At the beginning of “aus der Dampfzeit” came the question: is there a recipe for life? In the same way as there is, for example, a recipe for bread.

Transferred onto life, that means: is there something that can guarantee that my plans will succeed? Is there absolute security? Ergo: do we have a right to a happy, successful and interesting life? Hiding behind these in no way rhetorical questions, which are all essentially asking the same thing, namely, can life be planned, are the autobiographical experiences from the life of the artist up to her residency in Mönchengladbach as guest of the Josef und Hilde Wilberz-Stiftung. Like in any attempt at producing authentic art, the source material for “aus der Dampfzeit” logically came out of an exhaustive examination of the self. “aus der Dampfzeit” is consequently a story which is not free of tragedy. The story is not allegorical and in no way educational, but is nevertheless very emotional, with dissonant, expressive and softly harmonising sounds. The music, written by the composer Rudiger Blömer from Aachen, is also a kind of collage – in the first act, for example, he cites Haydn.

With the benefit of hindsight, looking back today to the premiere on the 5th of June 2005 on the roof of the Museum Abteiberg in Mönchengladbach, a further completely different factor seems meaningful and essential for the work (or my understanding of it): the external circumstances of the performance in the open air of “aus der Dampfzeit” wanted to show up the moodiness of life, the abundance of available possibilities and approaches, maybe even that which can only imperfectly be described by the word fate. On the 5th of June 2005, strong winds, rain and other forms of inclemency presented the artist and all involved with huge problems. It was as if the underlying thematic of “aus der Dampfzeit” so to speak manifested itself in just these weatherdetermined problems, in order to be able to realise a performance which was appropriate to the score and the intentions of the artist. In this way was/is “aus der Dampfzeit” literally a living art work. Every further performance will and must be different. Because that’s how life is.
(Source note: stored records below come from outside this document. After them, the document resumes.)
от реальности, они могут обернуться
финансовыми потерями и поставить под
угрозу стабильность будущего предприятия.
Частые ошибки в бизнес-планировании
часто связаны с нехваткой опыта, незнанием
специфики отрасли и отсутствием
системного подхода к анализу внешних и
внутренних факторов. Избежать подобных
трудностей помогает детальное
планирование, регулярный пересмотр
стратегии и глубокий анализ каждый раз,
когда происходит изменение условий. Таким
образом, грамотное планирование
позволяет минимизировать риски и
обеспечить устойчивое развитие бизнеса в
Because there’s no recipe for life.


Brain-child Pot
Dieter Ronte, 2002

Some people say that her texts are chaotic, poetic or unclear. Other think her actions have a strong social impetus, that she does social work, so to speak, in an aesthetic field. Others, in turn, think you can't exhibit more than yourself - the artist as a self-exhibitor, as it were, a positive exhibitionist. All of the above may be true. Yukako Ando’s art is egocentric, is I-related, yet it has something of everything. What she never is, is indifferent. She is always engaged.

“How would it be if the world were like the fantasy of painted pictures? Then we would paint even more colorfully and more beautifully! ... In theory it should work, but... !?!?!?!?!?!?!?”

This sentence taken from her newest project, Inside Wall, hits the precise point of all her works. How would it be if the world were like the fantasy of pictures, if the world would correspond to these plans? Her contribution to the visual arts lies exactly within this conflict between utopia, self-knowledge and reality.

In Brain-child Pot she cooks a theoretical recipe for life, a plat du jour that is meant to be appetizingly prepared. Yet every day as a cook, she searches for a better taste. For her the kitchen is there, the ingredients inside her, yet she still doesn’t know how to finish the meal. The cooking utensils are topsy-turvy. As an artist and a cook Yukako Ando juggles.

As in all her other works, there is a strong sociological component. The issue with Yukako Ando is not scientific research but aesthetic engagement, setting up models, happenings and performances. These actions, which can be experienced in videos or in actual installations, shift between earnestness and gaiety, between the helpless and the masterful. And always she changes our view of the everyday. The feelings of the viewers are incorporated. In a way that goes unremarked, the recipient of these works is made a co-actor.